A: I fail a lot. Rejection is pretty much a daily occurrence and it always hurts. A big challenge has been to figure my way through that because it will always be a part of my creative life. No matter how "successful" I become, my inner "Editor Bitch" is the voice that screams at me anytime I open up my computer. "You're worthless, you don't know how to write, stop wasting everyone's time!" She's a sneaky, mean bitch. I have to get creative with how I distract her, so I can actually focus on making work. If I listened to her, I would never write and I certainly would never try to share it in a public way. Some weeks, some days this is easier than others. Again, she's a sneaky bitch. 

Outside my own head, the challenges in Austin involved in making new work always revolve around money/resources and being able to afford a venue or space to make it work. The growing population brings in some wonderful, new things and great, new people, but it also has driven away some really great artists and shut down all of my favorite arts spaces. In the comedy community, there's not many people of color or women in leading roles, directing, coaching, producing, or teaching. So that means onstage there's very few shows from that highlight or show the perspective of performers of color.

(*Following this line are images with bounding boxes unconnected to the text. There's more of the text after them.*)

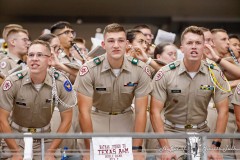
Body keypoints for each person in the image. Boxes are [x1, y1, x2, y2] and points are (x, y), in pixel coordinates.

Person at [150, 26, 231, 159]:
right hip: (172, 133)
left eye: (198, 43)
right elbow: (155, 112)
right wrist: (165, 147)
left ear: (203, 47)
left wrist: (215, 147)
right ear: (181, 48)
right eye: (189, 43)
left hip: (200, 132)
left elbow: (223, 111)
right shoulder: (166, 73)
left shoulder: (215, 73)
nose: (194, 47)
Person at [74, 23, 152, 160]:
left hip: (126, 120)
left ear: (127, 44)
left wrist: (136, 148)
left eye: (120, 40)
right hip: (96, 120)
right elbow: (83, 112)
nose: (116, 45)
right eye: (111, 41)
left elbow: (141, 112)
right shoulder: (89, 69)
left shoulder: (140, 69)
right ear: (103, 45)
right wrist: (89, 148)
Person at [0, 40, 76, 159]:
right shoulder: (13, 81)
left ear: (49, 59)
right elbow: (2, 119)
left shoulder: (60, 82)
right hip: (16, 138)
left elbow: (67, 119)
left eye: (40, 55)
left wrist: (51, 150)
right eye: (31, 55)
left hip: (44, 138)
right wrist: (15, 151)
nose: (34, 58)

Sometimes the biggest challenge feels like just sticking it out and showing up. The most radical thing I can do is show up to comedy and theater performances with my hair down and take up as much space as possible. Remind people, this is what a comedy writer looks like. This is what a playwright and sometimes a director looks like. It shouldn't be a radical thing, but it feels like it is. 

Q: What's your day job (if this business isn't your day job)?

A: I work full time in Development for a social services non-profit. I get to interact with incredible staff and clients with amazing stories. I really believe in it's mission to help youth and young families (often from homeless or foster care backgrounds) become self-sufficient. They are very flexible with my schedule which is the only way I can balance both my day and art job(s). 

Photo by Adrienne Dawes 

Photo by Adrienne Dawes 

Q: When you're discouraged, what do you run to or away from?

A: I love running away into nature. I don't have many opportunities to unplug and get out of town, but whenever I can, I always appreciate it. Taking a long walk or bike ride also helps me reset. And I love playing music just for fun . . . Karaoke is a part of my regular self care (private rooms > bars)

Your favorite band at the moment: I like too many to name a favorite, but at the moment Anderson Paak's new album is on repeat. Rihanna/Beyonce/Jessie Ware as just the background/white noise/soundtrack of my life.

Your favorite book at the moment: I want to open up Carrie Brownstein's memoir and actually read the words inside it (it's been on my bedside table since it came out). 

Your local Austin gem: "Tourist Friends" (aka friends visiting from out of town) always want me to take them to "see the bats." No, boring, gross.  I'd rather take people to one of my favorite swimming spots. I have a few that are top-secret, but one I can share (without pissing off my friends) is Krause Springs.